The following columns are required:

COLUMN DESCRIPTION
chrom Chromosome
pos Positionm
freqs.FLAG A flag indicating certain categories of site. 'invar' indicates sites that are derived in all known hominins, and is used to calculate faunal contamination. 'transi' indicates transition sites. '.' is everything else.
v_gt Derived diploid genotype in Vindija 33.19 (0/1/2).
c_gt Derived diploid genotype in Chagyrskaya 8 (0/1/2).
a_gt Derived diploid genotype in the Altai Neandertal (0/1/2).
d_gt Derived diploid genotype in Denisova 5 (the high coverage Denisovan) (0/1/2).
sed_gt Derived haploid genotype in the sample of interest (0/1).
f_mh.yri Derived allele frequency in a modern human population - here, YRI.
deam53 Is this read deaminated (TRUE/FALSE)
lib Library ID

Example commands

sims=data/simulated_sfs.txt
genos=data/all_simple_gts.A16112.short3b.tsv.gz

time Rscript R/estim_branchpoints_from_sims.R \
    -gts $genos  \
    --sims $sims \
    -nc 1 \
    --tag-labels mylib \
    --tags A16112 \
    -sites all \
    --sim-method simple \
    --libs A16112 \
    -f-mh f_mh.yri \
    --n-qc1 0 \
    -table em_output.A16112.tsv \
    --faunal-der-rate 0.0 \
    --num-em-iters 100 \
    --ll-surface \
    --nsteps 0

This command creates the file em_output.A16112.tsv, which contains the MLE for faunal contamination, modern human contamination, branch, and branchtime, across all possible branches. To create a larger file with the MLE of contamination parameters for a random set of branchtimes on all branches, change the flag --nsteps 0 to --nsteps 1 or some other number, depending on the desired resolution. The resulting output can be used to make likelihood surface plots across the entire tree, as shown in Figure 4d of the accompanying manuscript.

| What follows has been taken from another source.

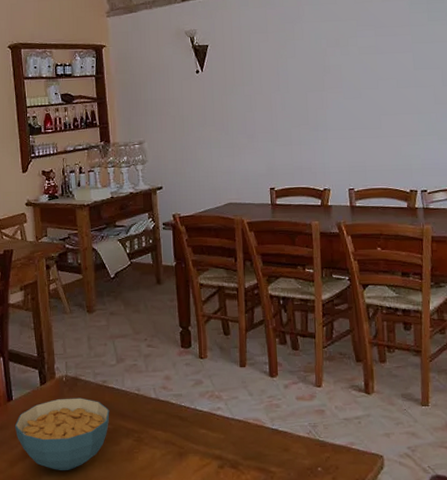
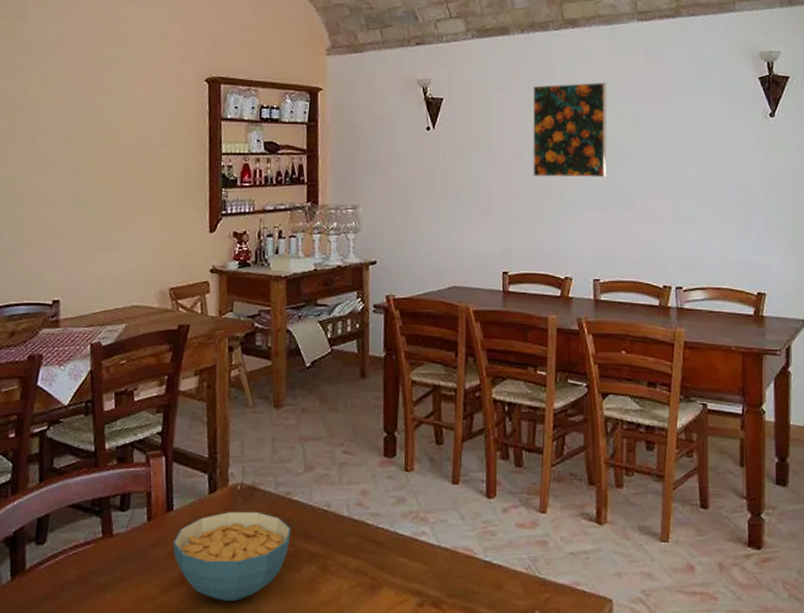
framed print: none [284,19,354,105] -> present [532,82,607,178]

The format of em_output.A16112.tsv is:

rg mh_contam faunal_prop nsnps branchtime branch man.max.ll man.max.ll.last n.iter my.t.idx max.ll step.x mylib
A16112_rg_1_FALSE 0.01930535 4.00E-10 1616 0.82130775 v -261.27706 -261.27706 13 0 -261.27706 0 A16112
A16112_rg_1_TRUE 6.37E-10 9.07E-11 886 0.82130775 v -261.27706 -261.27706 13 0 -261.27706 0 A16112

With the following columns:

COLUMN DESCRIPTION
rg Read Group - this is a group of reads which are analyzed together. Typically, this is all deaminated (TRUE) or non-deaminated (FALSE) reads in one or more libraries.
mh_contam Maximum likelihood estimate (MLE) of modern human contamination in this read group.
faunal_prop MLE of faunal contamination in this read group.
nsnps Number of SNPs in this read group.
branchtime MLE branchtime - this is estimated on all read groups together (typically, deam and non-deam reads of one or more libraries).
branch MLE branch.
man.max.ll Log-Likelihood of MLE solutions.
man.max.ll.last Next-to-last log-likelihood (can be used to identify the change in LL in the last step).
n.iter Number of EM iterations performed.
my.t.idx When performing a likelihood surface calculation, which gridpoint is this?
max.ll When performing a likelihood surface calculation, the global maximum LL.
step.x When performing a likelihood surface calculation, the step in the grid search.
mylib Library ID (from column 'lib' in genotypes file).